You flip the switch on a floor lamp and nothing happens. You wonder why. You try the switch again. No good. You formulate another hypothesis about why the lamp won't work and check to see if it's plugged in. If that hypothesis fails, you form another and check the bulb. You make educated guesses about why the lamp won't work and experiment until you solve the problem. Later on, you might share your experience with family members.
Whether you know it or not, you were engaging in a basic form of scientific thinking. It's a useful tool for solving problems, deepening our understanding of the universe, saving time and separating fact from fiction. It's one Socrates Academy scholars are encouraged to use often and one that will serve them well as time passes.

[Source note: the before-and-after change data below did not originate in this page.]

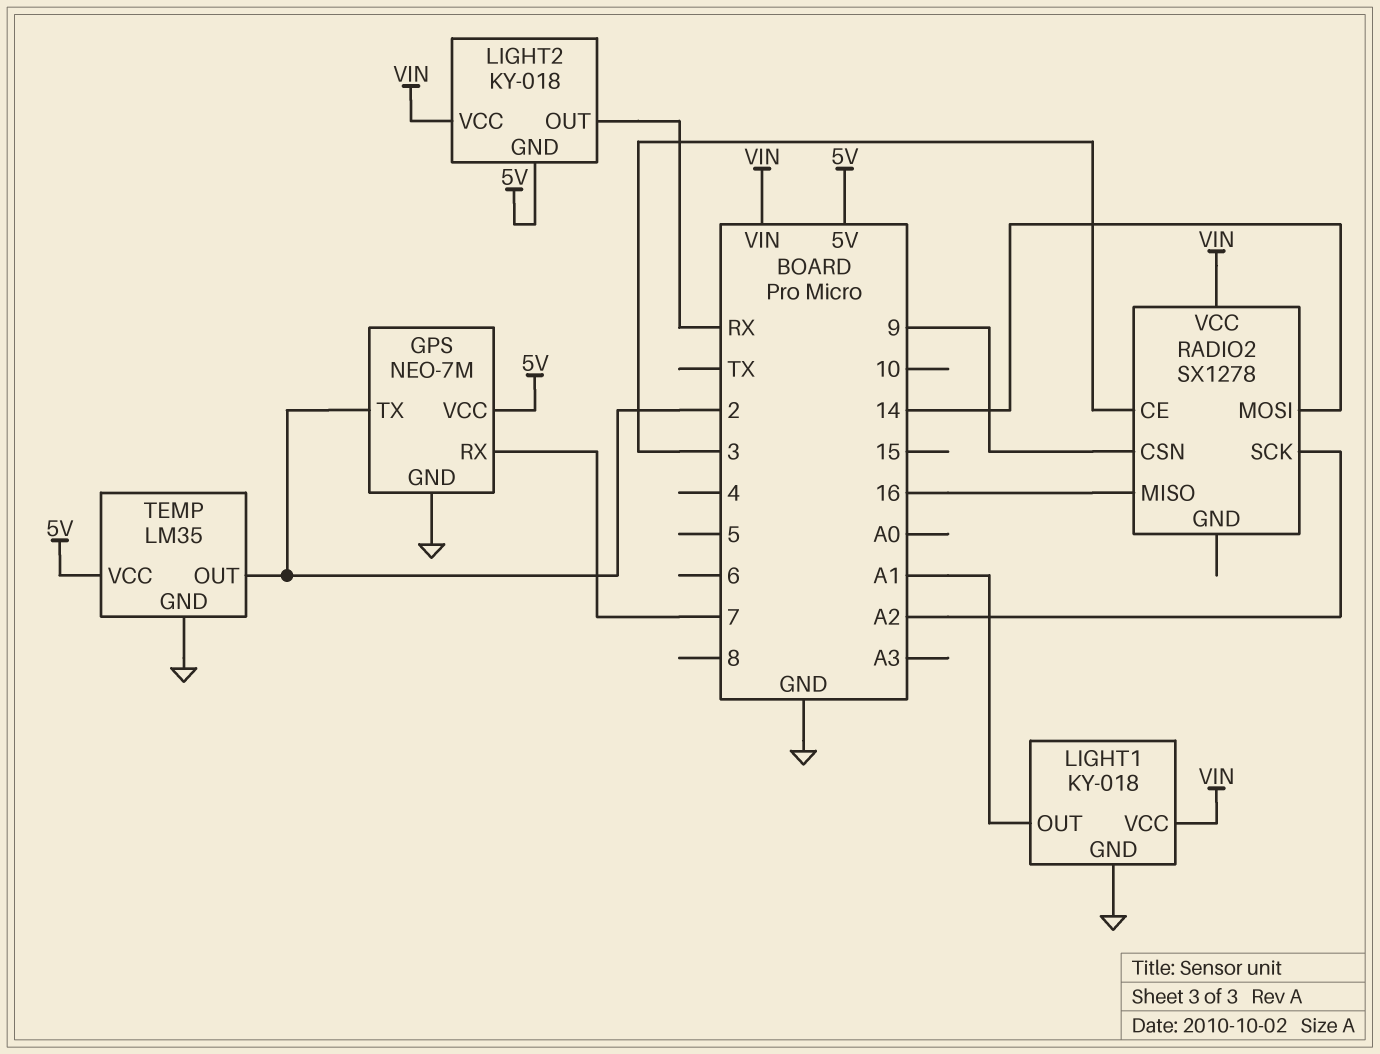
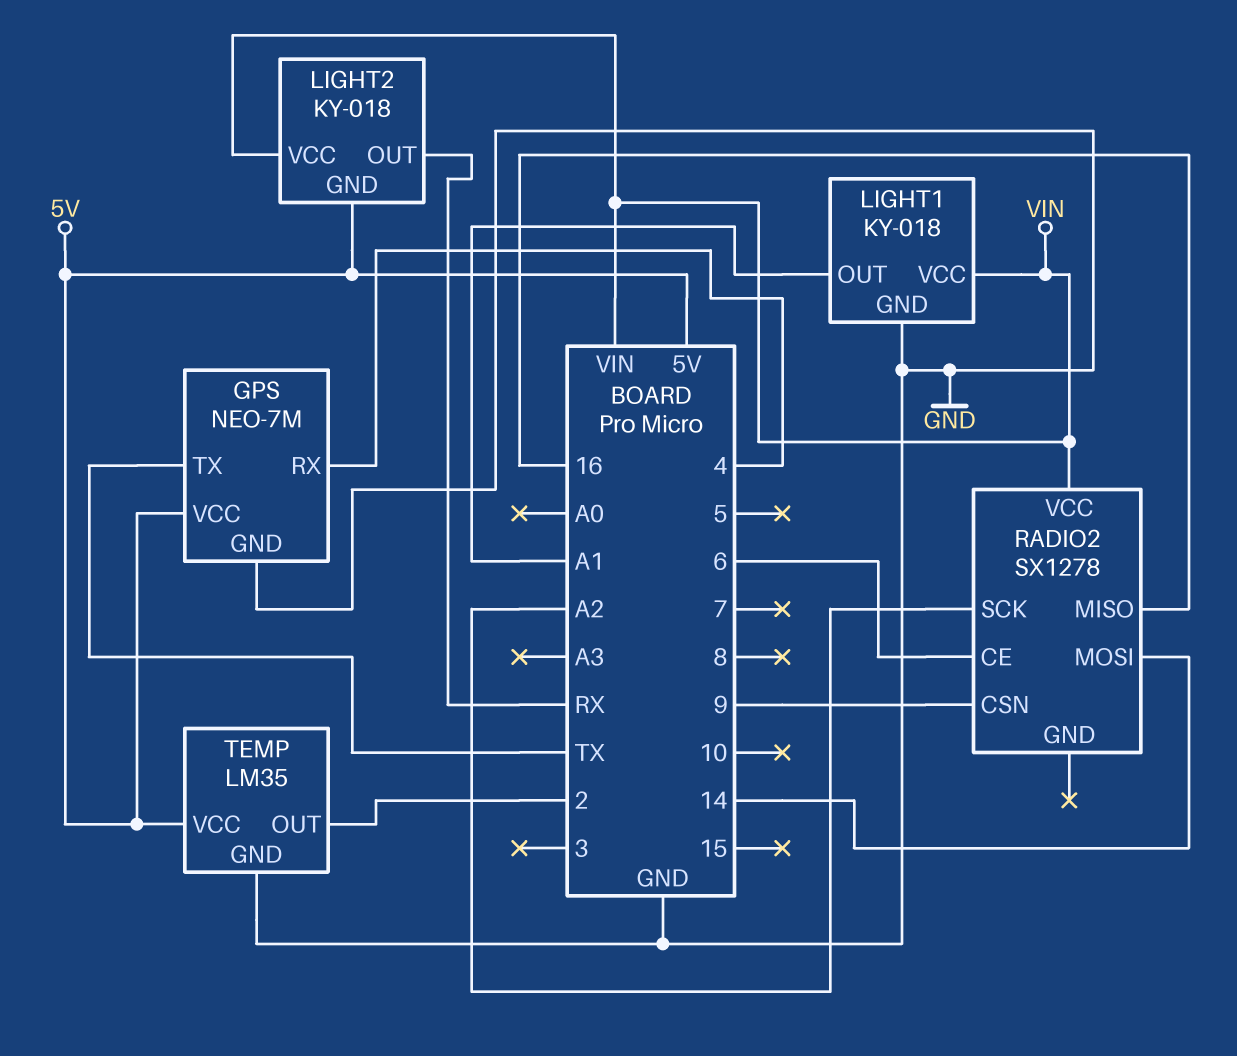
GPS pin RX: 7 -> 4
GPS pin TX: 2 -> TX
RADIO2 pin CE: 3 -> 6

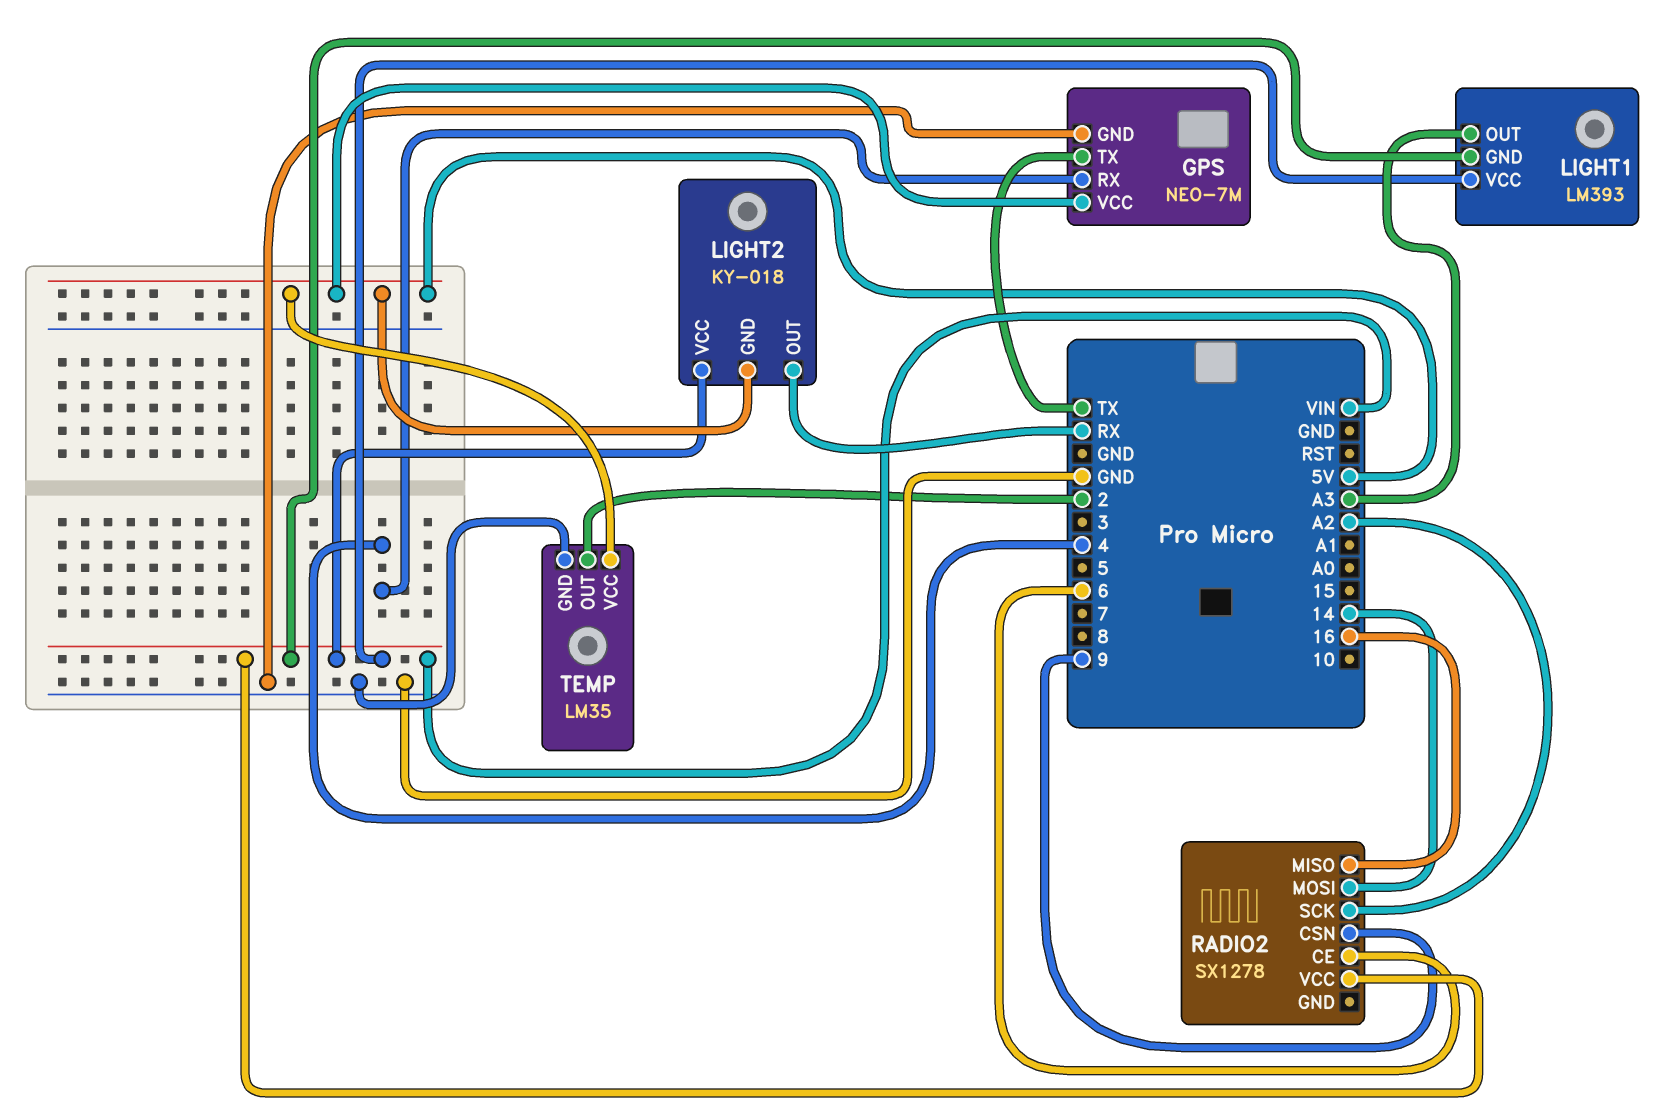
LIGHT1: KY-018 -> LM393
LIGHT1 pin GND: GND -> VIN
LIGHT1 pin OUT: A1 -> A3

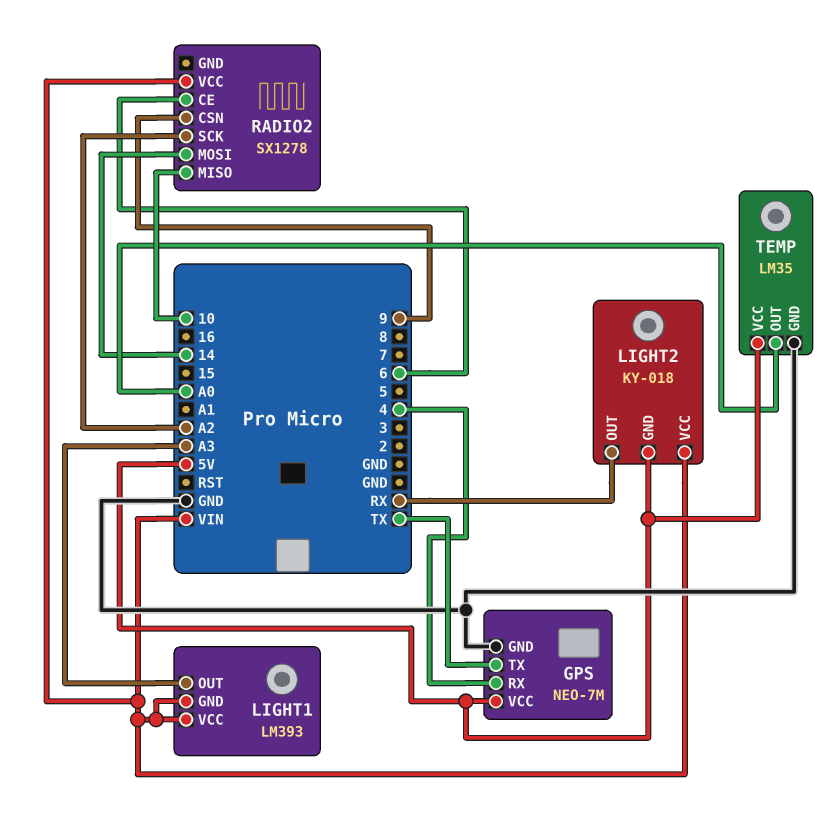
RADIO2 pin MISO: 16 -> 10
TEMP pin OUT: 2 -> A0

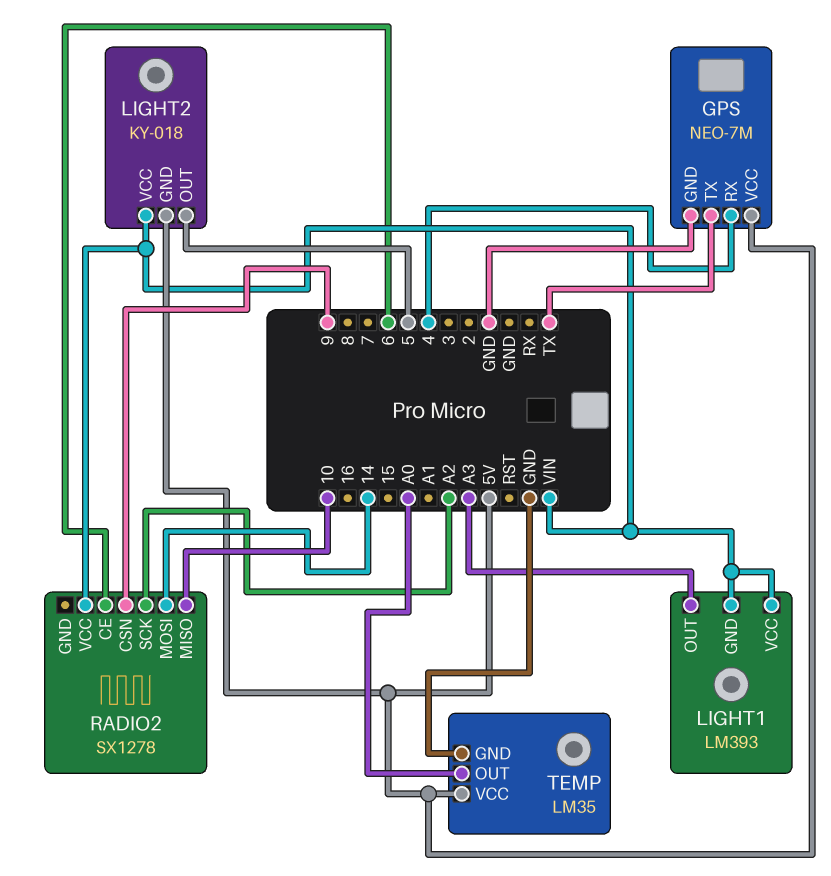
LIGHT2 pin OUT: RX -> 5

Socrates second graders recently received another lesson in scientific thinking, this time from an unusual source: scientists from the University of North Carolina at Charlotte. The UNCC scientists are members of SPIE, the Society of Photo-Optical Instrumentation Engineers, a nonprofit based in Bellingham, Wash. SPIE advances an interdisciplinary approach to the science and application of light. Its members visit schools to spark curiosity and a greater understanding of science, and their recent visit to Socrates won't be the last.
Socrates students got a firsthand look at how light lenses and optics affect the way we see the world. They were able to see, touch and feel the effects of science. Diffractive glasses showed students how light spreads. Using a laser and giant lenses, SPIE scientists demonstrated how light enters the eye and can can refract to go different directions. Students saw an infrared thermal camera, which showed how our bodies radiate heat. "Having SPIE members come to our school and teach about science allows our students to see how skills, strategies and topics they learn at a young age are applied throughout life, no matter who you are or where you come from come," said 2nd-grade teacher Hailey Mathison. "Socrates Academy lays the foundation for success outside of the classroom."
For second-grader Cooper Budd, the best part of the visit was the solar-eclipse presentation. "It was cool because it taught me the moon orbits the earth. When the moon covers our view of the sun it makes a solar eclipse."
Perhaps no student was more deeply affected than Emerson Downey. "I thought it was really cool. The lasers inspired me to become a scientist!"